▶ _Problem statement_
Summarize the text below on methane from rice paddies in three sentences.

▶ _Study text_

*** Begin section ***

At between 50 and 100 million tonnes of methane a year, rice agriculture is a big source of atmospheric methane, possibly the biggest of man-made methane sources. The warm, waterlogged soil of rice paddies provides ideal conditions for methanogenesis, and though some of the methane produced is usually oxidized by methanotrophs in the shallow overlying water, the vast majority is released into the atmosphere.

Rice is grown very widely and rates of methane emission may vary greatly between different areas. Differences in average temperature, water depth and the length of time that the rice paddy soil is waterlogged can all result in big regional variations. However, methane emission from worldwide rice agriculture has been well studied in recent years and fairly reliable estimates of global emissions now exist. Emissions from rice paddies can vary hugely during the course of a year.

On average, the rice paddy soil is only fully waterlogged for about 4 months each year. For the rest of the time methanogenesis is generally much reduced and, where the soil dries out sufficiently, rice paddy soil can become a temporary sink for atmospheric methane.

Human Impact

Clearly, humans are directly responsible for the world's paddy fields and so also for their methane emissions. The expansion of the human population has necessitated increased rice production and so methane emission from this source. There are, though, strategies which may lessen our impact via this greenhouse gas source as outlined below.

Potential for control

With an increasing world population, reductions in rice agriculture remain largely untenable as on methane emission reduction strategy. However, through a more integrated approach to rice paddy irrigation and fertilizer application substantial reductions remain possible. Many rice varieties can be grown under much drier conditions than those traditionally employed, with big reductions on methane emission without any loss in yeild. Additionally, there is the great potential for improved varieties of rice, able to produce a much larger crop per area of rice paddy and so allow for a cut in the area of rice paddies, without a cut in rice production. Finally, the addition of compounds such as ammonium sulphate, which favour activity of other microbial groups over that of the methanogens, has proved successful under some conditions.

*** End section ***

▶ _Listed entries_
*** Begin section ***

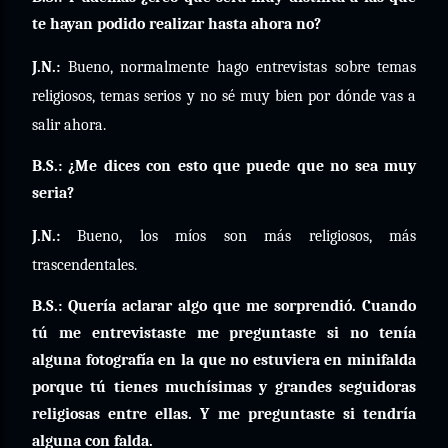
te hayan podido realizar hasta ahora no?
J.N.:
Bueno, normalmente hago entrevistas sobre temas
religiosos, temas serios y no sé muy bien por dónde vas a
salir ahora.
B.S.: ¿Me dices con esto que puede que no sea muy
seria?
J.N.:
Bueno, los míos son más religiosos, más
trascendentales.
B.S.: Quería aclarar algo que me sorprendió. Cuando
tú me entrevistaste me preguntaste si no tenía
alguna fotografía en la que no estuviera en minifalda
porque tú tienes muchísimas y grandes seguidoras
religiosas entre ellas. Y me preguntaste si tendría
alguna con falda.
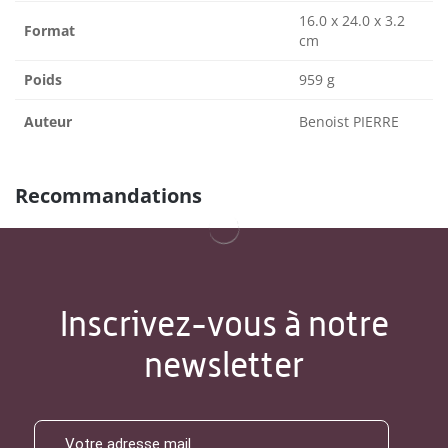
16.0 x 24.0 x 3.2
Format
cm
Poids
959 g
Auteur
Benoist PIERRE
Recommandations
Inscrivez-vous à notre
newsletter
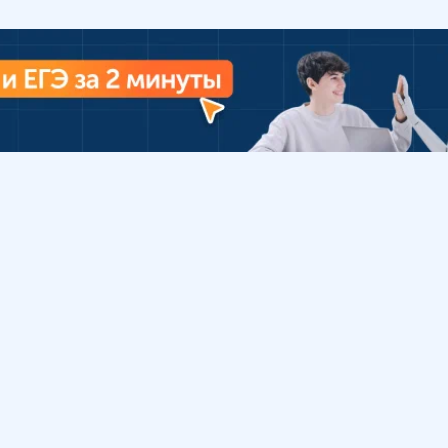
Урок
Помощь
Обратиться в поддержку
ософия
Вопросы и ответы
Инструкция по работе
с системой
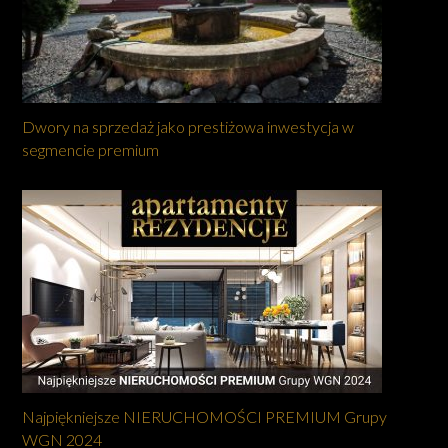
Dwory na sprzedaż jako prestiżowa inwestycja w
segmencie premium
Najpiękniejsze NIERUCHOMOŚCI PREMIUM Grupy
WGN 2024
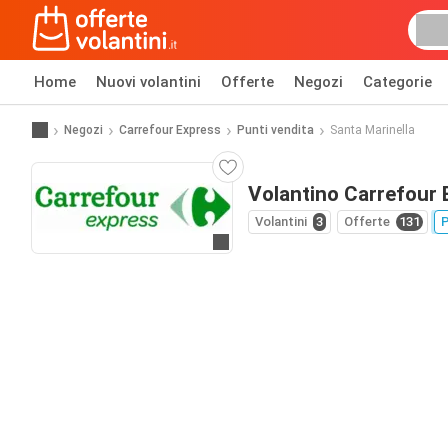
Home
Nuovi volantini
Offerte
Negozi
Categorie
Negozi
Carrefour Express
Punti vendita
Santa Marinella
Volantino Carrefour 
Volantini
3
Offerte
131
P
Vai al sito web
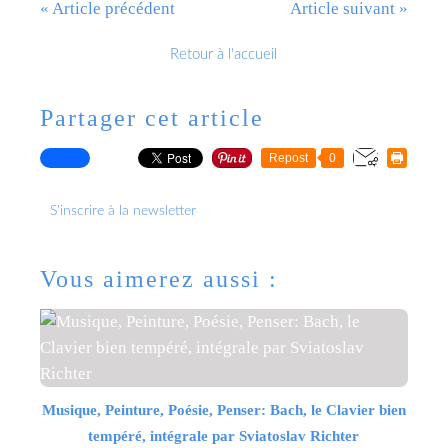
« Article précédent
Article suivant »
Retour à l'accueil
Partager cet article
Repost
0
S'inscrire à la newsletter
Vous aimerez aussi :
Musique, Peinture, Poésie, Penser: Bach, le Clavier bien
tempéré, intégrale par Sviatoslav Richter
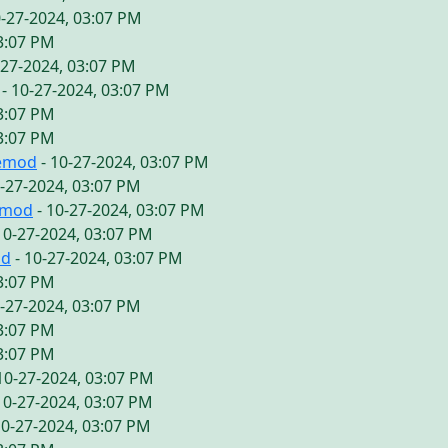
0-27-2024, 03:07 PM
03:07 PM
-27-2024, 03:07 PM
- 10-27-2024, 03:07 PM
03:07 PM
03:07 PM
vemod
- 10-27-2024, 03:07 PM
0-27-2024, 03:07 PM
emod
- 10-27-2024, 03:07 PM
10-27-2024, 03:07 PM
od
- 10-27-2024, 03:07 PM
03:07 PM
0-27-2024, 03:07 PM
03:07 PM
03:07 PM
10-27-2024, 03:07 PM
10-27-2024, 03:07 PM
10-27-2024, 03:07 PM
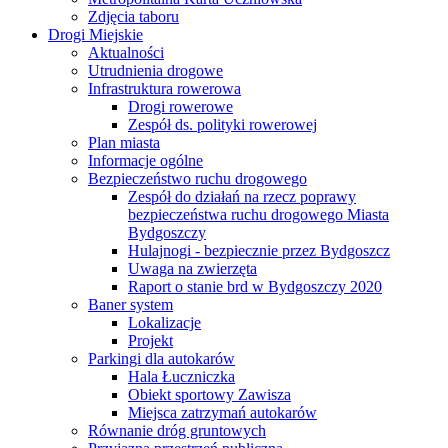
Zdjęcia taboru
Drogi Miejskie
Aktualności
Utrudnienia drogowe
Infrastruktura rowerowa
Drogi rowerowe
Zespół ds. polityki rowerowej
Plan miasta
Informacje ogólne
Bezpieczeństwo ruchu drogowego
Zespół do działań na rzecz poprawy
bezpieczeństwa ruchu drogowego Miasta
Bydgoszczy
Hulajnogi - bezpiecznie przez Bydgoszcz
Uwaga na zwierzęta
Raport o stanie brd w Bydgoszczy 2020
Baner system
Lokalizacje
Projekt
Parkingi dla autokarów
Hala Łuczniczka
Obiekt sportowy Zawisza
Miejsca zatrzymań autokarów
Równanie dróg gruntowych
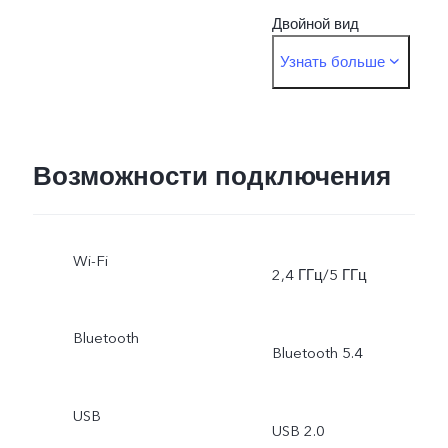
Двойной вид
Узнать больше
Основная камера: Фото,
Портрет, Ночь, Видео,
Микрофильм, Высокое
Возможности подключения
разрешение, Панорама,
Wi-Fi
Документ Ultra HD,
2,4 ГГц/5 ГГц
Замедленная съемка,
Bluetooth
Bluetooth 5.4
Интервальная съемка,
Суперлуние, Астрофото,
USB
USB 2.0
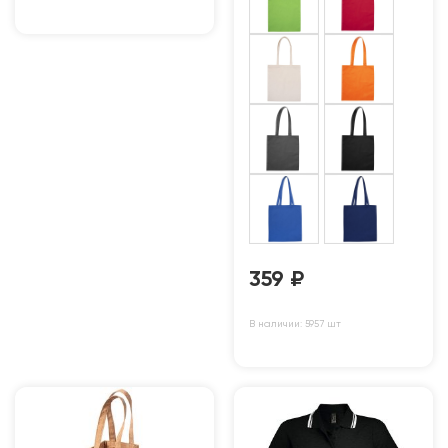
359
₽
В наличии: 5957 шт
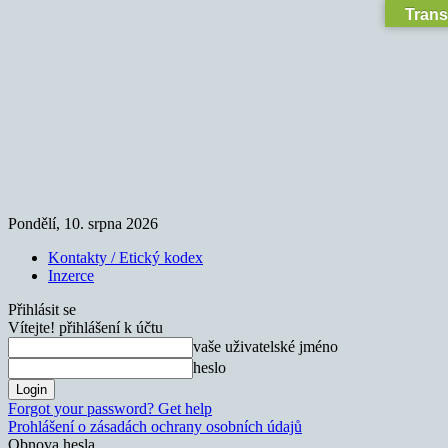
Trans
Pondělí, 10. srpna 2026
Kontakty / Etický kodex
Inzerce
Přihlásit se
Vítejte! přihlášení k účtu
vaše uživatelské jméno
heslo
Forgot your password? Get help
Prohlášení o zásadách ochrany osobních údajů
Obnova hesla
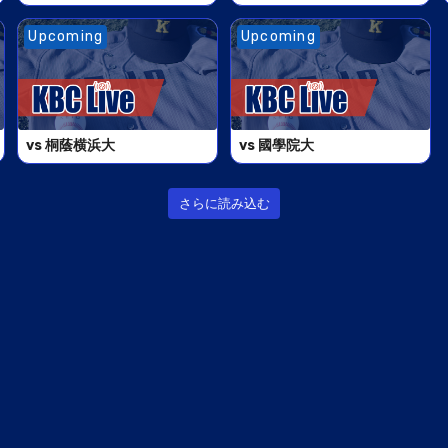
Upcoming
Upcoming
vs 桐蔭横浜大
vs 國學院大
さらに読み込む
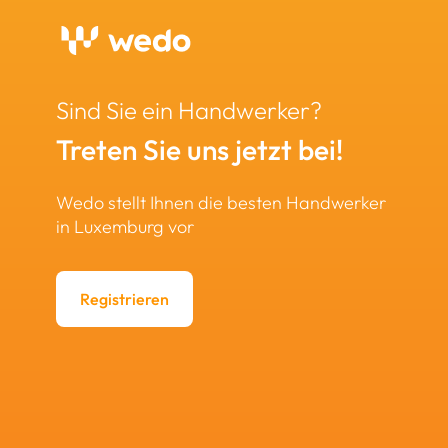
Sind Sie ein Handwerker?
Treten Sie uns jetzt bei!
Wedo stellt Ihnen die besten Handwerker
in Luxemburg vor
Registrieren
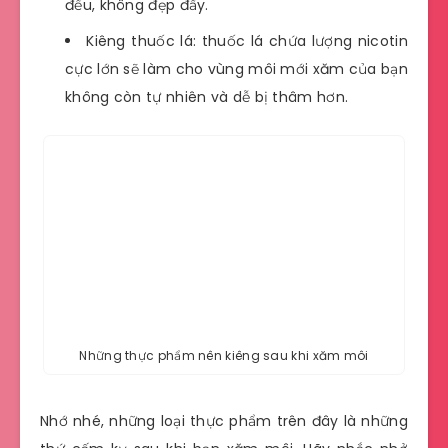
đều, không đẹp đấy.
Kiêng thuốc lá: thuốc lá chứa lượng nicotin
cực lớn sẽ làm cho vùng môi mới xăm của bạn
không còn tự nhiên và dễ bị thâm hơn.
Những thực phẩm nên kiêng sau khi xăm môi
Nhớ nhé, những loại thực phẩm trên đây là những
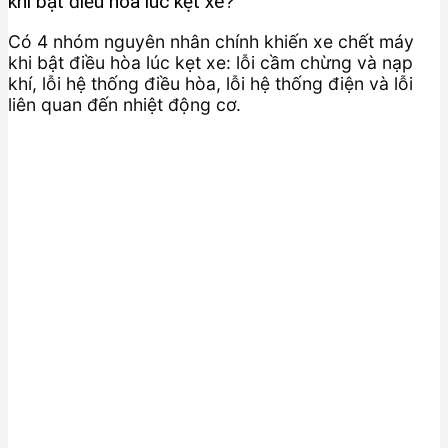
khi bật điều hòa lúc kẹt xe?
Có 4 nhóm nguyên nhân chính khiến xe chết máy
khi bật điều hòa lúc kẹt xe: lỗi cầm chừng và nạp
khí, lỗi hệ thống điều hòa, lỗi hệ thống điện và lỗi
liên quan đến nhiệt động cơ.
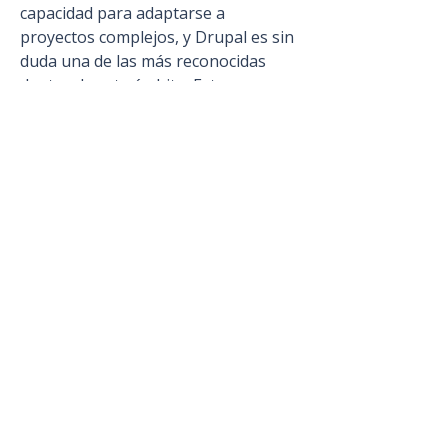
capacidad para adaptarse a 
proyectos complejos, y Drupal es sin 
duda una de las más reconocidas 
dentro de este ámbito. Esta 
herramienta de gestión de 
contenidos es ideal para quienes 
buscan soluciones a medida, capaces 
de evolucionar con el tiempo y de 
responder a las exigencias de 
usuarios avanzados o de empresas 
con estructuras más técnicas. En ese 
contexto, el desarrollo web Drupal 
se ha consolidado como una 
alternativa de alto nivel, 
especialmente indicada para 
portales institucionales, intranets, 
plataformas educativas, medios de 
comunicación o tiendas online con 
flujos de trabajo personalizados. Su 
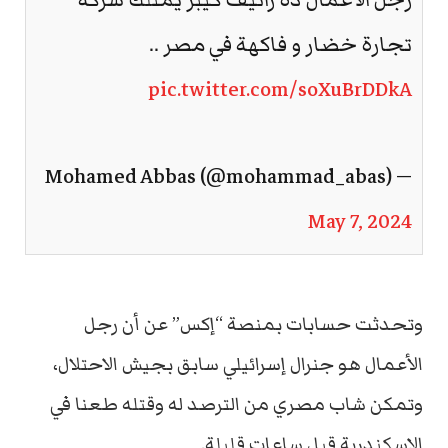
تجارة خضار و فاكهة في مصر ..
pic.twitter.com/soXuBrDDkA
— Mohamed Abbas (@mohammad_abas)
May 7, 2024
وتحدثت حسابات بمنصة “إكس” عن أن رجل
الأعمال هو جنرال إسرائيلي سابق بجيش الاحتلال،
وتمكن شاب مصري من الترصد له وقتله طعنا في
الإسكندرية قبل ساعات قليلة.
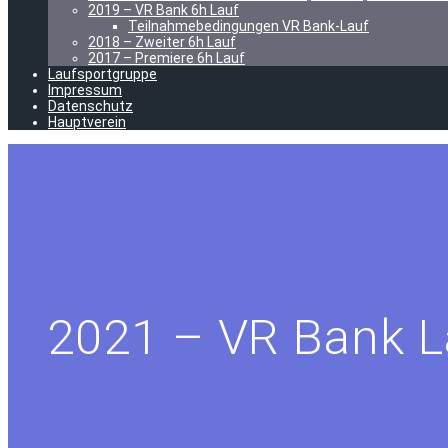
2019 – VR Bank 6h Lauf
Teilnahmebedingungen VR Bank-Lauf
2018 – Zweiter 6h Lauf
2017 – Premiere 6h Lauf
Laufsportgruppe
Impressum
Datenschutz
Hauptverein
2021 – VR Bank La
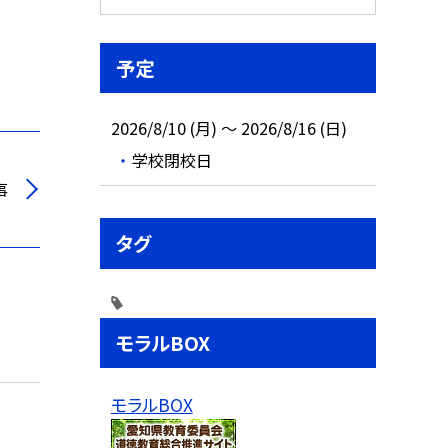
予定
2026/8/10 (月) ～ 2026/8/16 (日)
学校閉校日
事
タグ
モラルBOX
モラルBOX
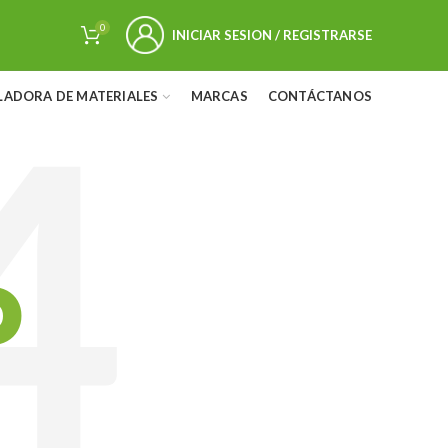
0
INICIAR SESION / REGISTRARSE
LADORA DE MATERIALES
MARCAS
CONTÁCTANOS
D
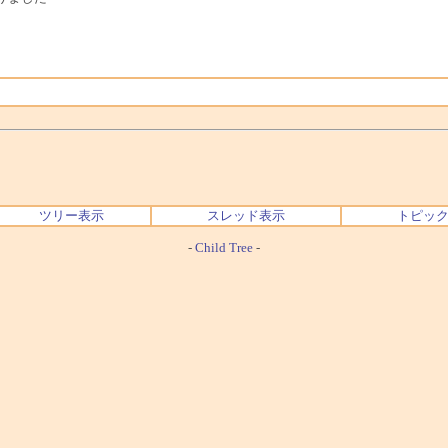
ツリー表示
スレッド表示
トピッ
-
Child Tree
-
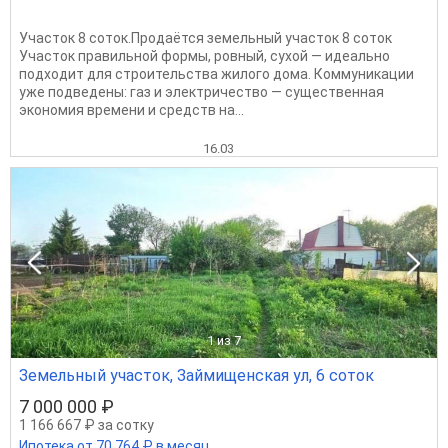
Участок 8 соток.Продаётся земельный участок 8 соток
Участок правильной формы, ровный, сухой — идеально
подходит для строительства жилого дома. Коммуникации
уже подведены: газ и электричество — существенная
экономия времени и средств на...
16.03
1
из 7
Земельный участок, Займищенская ул, 6 соток
7 000 000 ₽
1 166 667 ₽ за сотку
Ипотека от 70 764 ₽ в месяц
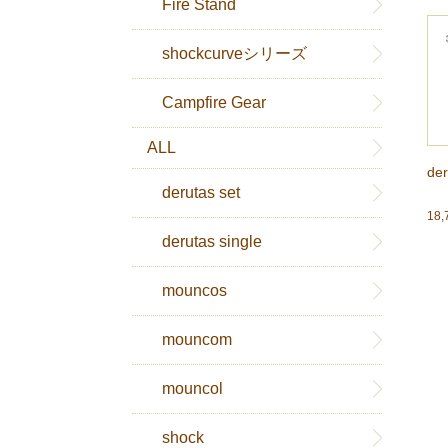
Fire Stand
shockcurveシリーズ
Campfire Gear
ALL
de
derutas set
18
derutas single
mouncos
mouncom
mouncol
shock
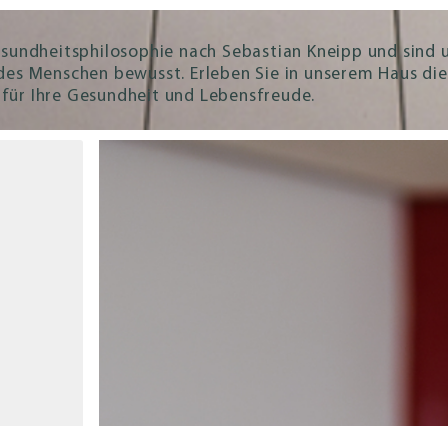
esundheitsphilosophie nach Sebastian Kneipp und sind 
des Menschen bewusst. Erleben Sie in unserem Haus die
g für Ihre Gesundheit und Lebensfreude.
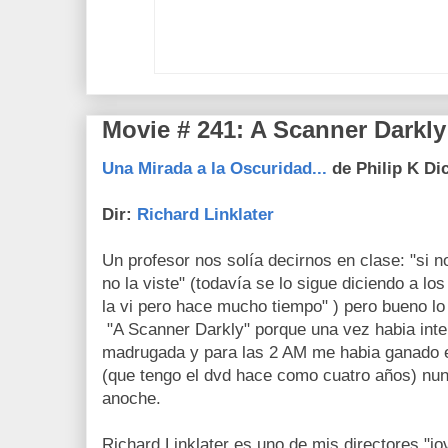
Movie # 241: A Scanner Darkly
Una Mirada a la Oscuridad...
de Philip K Di
Dir:
Richard Linklater
Un profesor nos solía decirnos en clase: "si n
no la viste" (todavía se lo sigue diciendo a l
la vi pero hace mucho tiempo" ) pero bueno lo
"A Scanner Darkly" porque una vez habia inten
madrugada y para las 2 AM me habia ganado e
(que tengo el dvd hace como cuatro años) nun
anoche.
Richard Linklater es uno de mis directores "jov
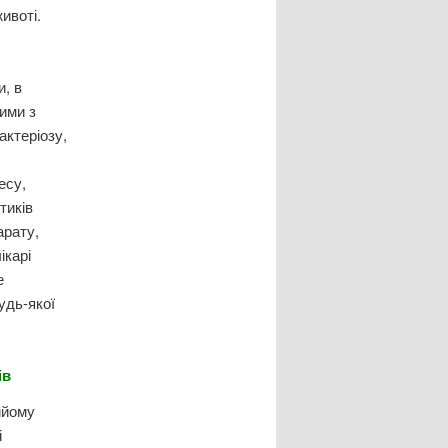
ивоті.
и, в
ими з
актеріозу,
,
есу,
тиків
арату,
ікарі
е
удь-якої
ів
ийому
і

*** End section ***

▶ _Answer to the exercise_
Rice agriculture releases 50 to 100 million tonnes of methane a year, possibly the largest man-made source, because warm, waterlogged paddy soil is ideal for methanogenesis and most of the methane produced escapes to the atmosphere. Emissions vary between regions with temperature, water depth and how long the soil stays waterlogged, and they also vary across the year: paddy soil is fully waterlogged for only about four months, and drier soil can become a temporary methane sink. Reducing rice farming is largely untenable as the population grows, but more integrated irrigation and fertilizer application, growing rice under drier conditions, higher-yielding varieties that allow a smaller paddy area, and compounds such as ammonium sulfate that favor other microbial groups over methanogens can all cut emissions.